Perfomance Management: The PLP Program
Lead Performance to Close the Strategy to Execution Gap whilst Creating a High-Performance Culture
61% of respondents acknowledge that their firms often struggle to bridge the gap between strategy formulation and its day-to-day implementation. ”
The Economist Intelligence Unit: Why good strategies fail, lessons for the C-suite.
Bridging the strategy-to-execution gap remains elusive for many organizations despite the effort and resources dedicated to strategy formulation and implementation, making it difficult for them to be high performing organizations.
Building and sustaining high-performance requires organizations to improve performance in four interdependent dimensions:
Operational Dimension: Day-to-day operations need to be effective. Activities have to work as designed, for operations to be “healthy”. A high-performance organization performs similar activities better than rivals or peers perform them.
Strategic Dimension: Strategy is a continuous learning experience that is not bound by timeframes. It is not a five-year plan. It is having clarity of where we want to be, how we will know when we get there and how we are going to get there. High-performance organization perform different activities from anyone else or similar activities in different ways to get to where they want to be.

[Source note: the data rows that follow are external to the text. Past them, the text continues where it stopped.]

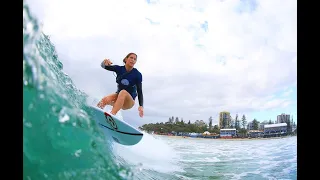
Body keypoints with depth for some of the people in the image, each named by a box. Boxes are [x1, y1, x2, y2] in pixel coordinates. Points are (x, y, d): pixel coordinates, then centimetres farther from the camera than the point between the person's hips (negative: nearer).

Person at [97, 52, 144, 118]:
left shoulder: (137, 75, -9)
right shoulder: (119, 69, -3)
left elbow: (139, 91, -13)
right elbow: (103, 66, -12)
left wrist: (141, 106, -28)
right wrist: (105, 62, -38)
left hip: (129, 101, -3)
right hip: (118, 95, 3)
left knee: (123, 92, -38)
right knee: (105, 100, -32)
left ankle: (112, 114, -51)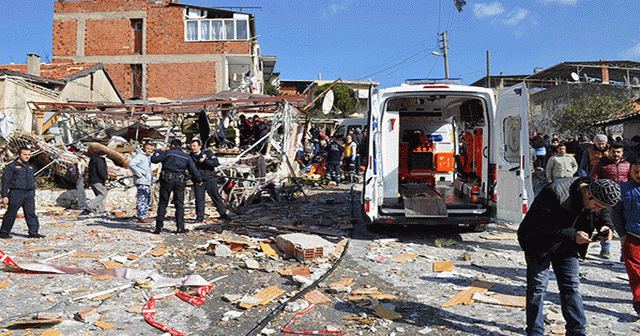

Purpose Dimension: Purpose is an organization’s reason for being, the value it intends to add to the world. It clarifies what the organization stands for, provides an impetus for action and is aspirational. Defining a corporate purpose helps organizations redefine their playing field, create a holistic value proposition and deliver lifetime benefits to customers. High-performance organizations look at the outside world to see where they can add value and respond accordingly.
Value Dimension: organizational values guide what is seen as good and important in an organization. Values influence an organization’s selection and evaluation of decisions and actions. Making these choices means change, and resistance is inevitable. The Or-thinking that is essential for learning and problem solving does not adequately address complex issues resulting from making strategic choices. High-performance organizations supplement Or-thinking with And– thinking (polarity thinking) to leverage the wisdom within the resistance to change and convert it into a resource for stability and change.
Traditional Performance Management Supports the Operational and Strategic Dimensions
Performance management methodologies are instruments of the mind, and they only take the operational and strategic dimensions into account:
- The operational dimension is about “doing things right”, i.e. the “discipline of execution”. Leaders deploy methodologies such as six sigma, kaizen and business process reengineering to improve organizational effectiveness. Performance measures in this dimension are transactional and measure the effectiveness and efficiency of activities.
- The strategic dimension is about “doing the right things,” i.e. managing the right processes to achieve desired outcomes. It creates focus and organizational alignment. Since every organization has some unique characteristics, processes and performance measures cannot be standardized. To be successful, an organization must have a strategy that sets it apart. Popular methodologies deployed to implement strategy include the Balanced scorecard, European Foundation for Quality Management (EFQM) Excellence Model and Critical success factors.
However, to create high-performance teams and culture requires both the “mind” and “heart”.
Performance Leadership, an Approach that Addresses all the Performance Dimension
Performance leadership entails establishing a clear direction, aligning, motivating and inspiring people and producing change. Our PLP Strategy Design and Execution Approach incorporates BSC concepts, and integrates PuMP, EBL and PACT into a performance leadership process.